| It's a metric that's hard to nail down because there is so much parameter space that you are flattening into one number. Also it doesn't address the "I care about these five high value words (that are made up), can you recognize them?" like product names and company names. There's ~4 types of audio: Phone call
- close microphone
- conversational
- low bandwidth audio
- two way conversation
- more industry specific terminology Meetings
- 2-5 people
- conversational
- far away mic
- better bandwidth audio
- more industry specific terminology Broadcast
- usually good diction
- close mic
- good bandwidth audio
- more general terminology Command&Control (saying to your phone: "go to <this address>")
- close mic or array or mics far away
- short audio chunks, 2-10 seconds
- spoken in a way that makes it easier to recognize (learned behavior)

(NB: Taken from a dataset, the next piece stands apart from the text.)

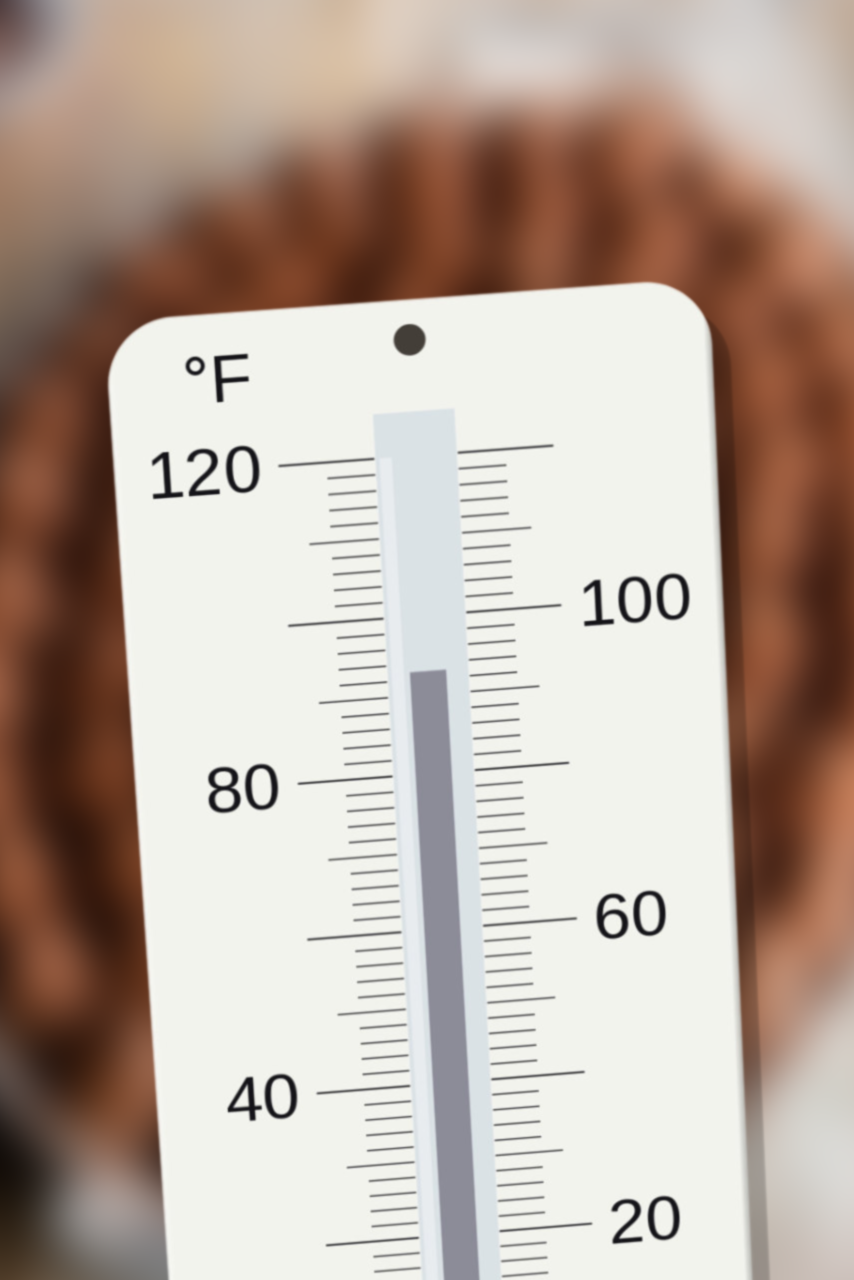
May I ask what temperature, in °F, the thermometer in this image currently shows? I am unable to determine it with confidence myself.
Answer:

- usually a lot of widely known named entities are said In that full aggregated line up I bet we'd be in the 22-24% WER pack. That'd mostly be because we focus only on phone calls and meetings. We don't try to improve command&control/broadcast/podcast type yet. Broadcast because it's perceived as lower value (so customers tend not to pay for good recognition for it [we do train models to make them better for specific customers/verticals(usually a reduction of errors by 20-40%), but the buyer has to have a budget for it for now, but there are ways to make it cheaper in the long term]), command and control because you have to have a fleet of devices out in the field collecting data and driving use cases and we don't have customers there yet. |
In terms of gathering data, I'm curious how to plan to get the 15K audio hours it takes to train each of these models. The most you want to segment it (like through acoustic environment or genders), the more data you need. Do you have a cheap way of generating high quality data?